* Extracted information

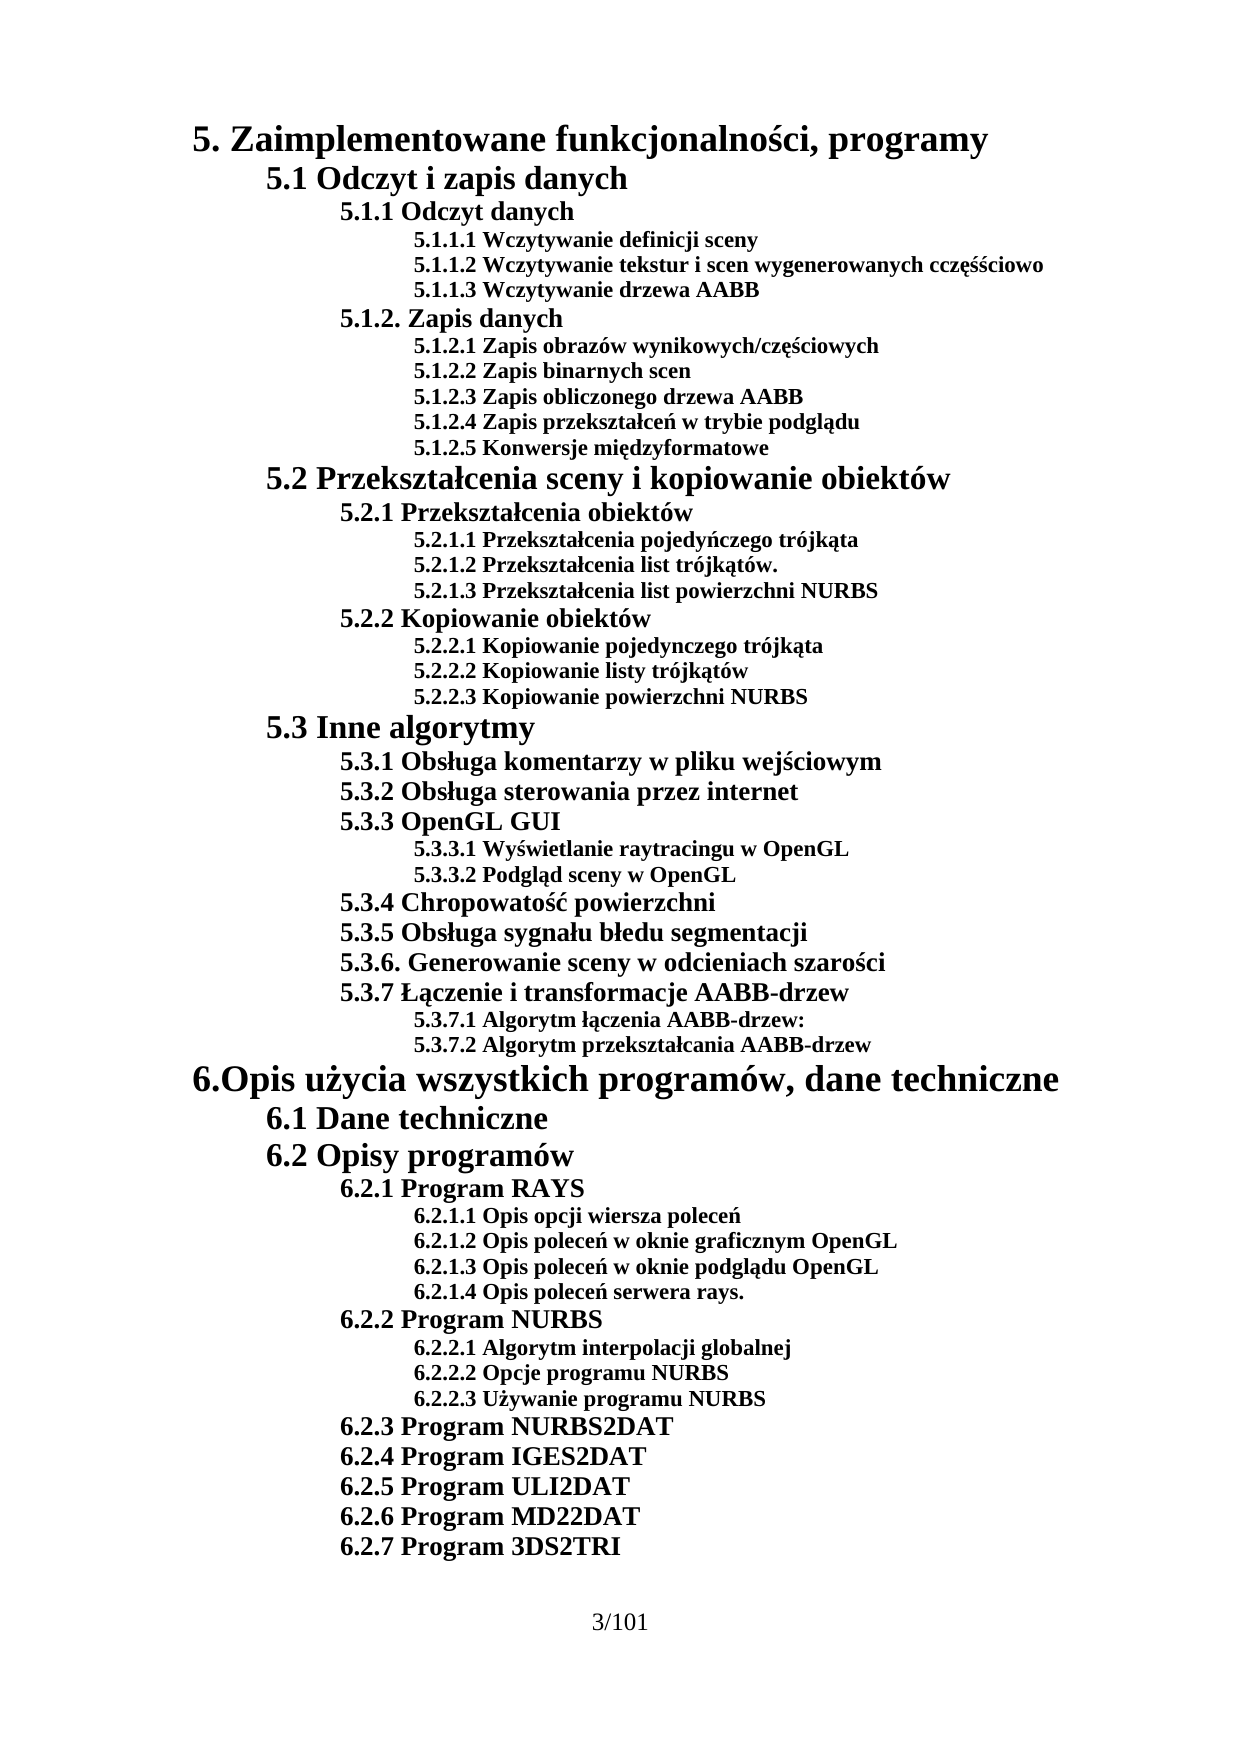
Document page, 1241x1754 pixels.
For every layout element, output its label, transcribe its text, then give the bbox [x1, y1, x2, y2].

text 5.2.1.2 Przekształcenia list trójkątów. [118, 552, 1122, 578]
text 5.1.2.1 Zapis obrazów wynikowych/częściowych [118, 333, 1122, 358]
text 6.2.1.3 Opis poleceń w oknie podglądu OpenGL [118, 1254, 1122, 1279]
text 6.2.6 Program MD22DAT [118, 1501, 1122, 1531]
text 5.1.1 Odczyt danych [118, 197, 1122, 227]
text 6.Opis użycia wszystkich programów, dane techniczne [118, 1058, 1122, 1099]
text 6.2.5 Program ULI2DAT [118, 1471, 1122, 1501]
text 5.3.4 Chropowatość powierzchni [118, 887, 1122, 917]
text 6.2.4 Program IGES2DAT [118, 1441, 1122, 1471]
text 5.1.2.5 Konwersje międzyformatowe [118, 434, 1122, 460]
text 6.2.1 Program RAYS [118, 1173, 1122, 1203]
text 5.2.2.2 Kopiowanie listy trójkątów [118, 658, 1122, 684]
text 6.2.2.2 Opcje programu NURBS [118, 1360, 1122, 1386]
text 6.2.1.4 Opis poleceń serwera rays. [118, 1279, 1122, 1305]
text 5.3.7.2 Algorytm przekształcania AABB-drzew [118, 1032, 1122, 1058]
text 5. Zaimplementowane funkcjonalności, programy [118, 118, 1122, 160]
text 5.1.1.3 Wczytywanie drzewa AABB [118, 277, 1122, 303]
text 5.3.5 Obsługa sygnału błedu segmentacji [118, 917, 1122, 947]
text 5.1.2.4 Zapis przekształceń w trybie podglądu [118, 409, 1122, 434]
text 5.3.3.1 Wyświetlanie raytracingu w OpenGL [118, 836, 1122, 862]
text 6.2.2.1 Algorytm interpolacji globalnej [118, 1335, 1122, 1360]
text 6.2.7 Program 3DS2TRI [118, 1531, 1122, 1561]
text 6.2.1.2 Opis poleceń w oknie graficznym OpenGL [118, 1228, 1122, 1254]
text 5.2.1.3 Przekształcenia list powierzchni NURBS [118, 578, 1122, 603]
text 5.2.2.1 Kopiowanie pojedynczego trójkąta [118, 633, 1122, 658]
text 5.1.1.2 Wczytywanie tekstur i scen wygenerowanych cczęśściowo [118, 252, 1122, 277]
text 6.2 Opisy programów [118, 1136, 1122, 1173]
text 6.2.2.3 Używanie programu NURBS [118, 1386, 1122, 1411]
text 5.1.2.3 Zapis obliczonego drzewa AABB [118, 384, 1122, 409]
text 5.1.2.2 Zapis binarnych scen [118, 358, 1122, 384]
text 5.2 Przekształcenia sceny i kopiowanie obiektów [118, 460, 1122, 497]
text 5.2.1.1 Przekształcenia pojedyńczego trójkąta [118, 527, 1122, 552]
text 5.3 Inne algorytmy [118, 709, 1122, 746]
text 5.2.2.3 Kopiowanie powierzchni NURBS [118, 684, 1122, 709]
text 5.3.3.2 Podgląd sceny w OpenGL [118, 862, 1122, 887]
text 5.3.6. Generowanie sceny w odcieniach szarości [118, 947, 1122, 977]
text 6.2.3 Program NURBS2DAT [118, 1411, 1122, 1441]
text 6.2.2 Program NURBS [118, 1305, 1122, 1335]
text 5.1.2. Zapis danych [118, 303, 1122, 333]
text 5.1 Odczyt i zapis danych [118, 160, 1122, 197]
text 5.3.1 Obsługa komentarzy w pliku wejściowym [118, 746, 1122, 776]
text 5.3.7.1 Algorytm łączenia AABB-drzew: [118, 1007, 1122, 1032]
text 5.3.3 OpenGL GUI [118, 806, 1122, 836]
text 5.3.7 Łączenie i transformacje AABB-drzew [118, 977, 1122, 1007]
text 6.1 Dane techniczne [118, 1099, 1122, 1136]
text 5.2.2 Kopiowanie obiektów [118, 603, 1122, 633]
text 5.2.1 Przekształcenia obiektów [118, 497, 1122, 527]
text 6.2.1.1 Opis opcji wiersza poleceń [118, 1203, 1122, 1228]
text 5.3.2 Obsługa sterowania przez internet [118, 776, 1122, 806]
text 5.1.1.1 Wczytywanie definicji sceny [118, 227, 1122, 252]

* Directions for this task
Copy the stretch of the records from their start through the line containing "For every layout", with both ends included. Leave the pictures out of your answer.

* Answer to this problem
Document page, 1241x1754 pixels.
For every layout element, output its label, transcribe its text, then give the bbox [x1, y1, x2, y2].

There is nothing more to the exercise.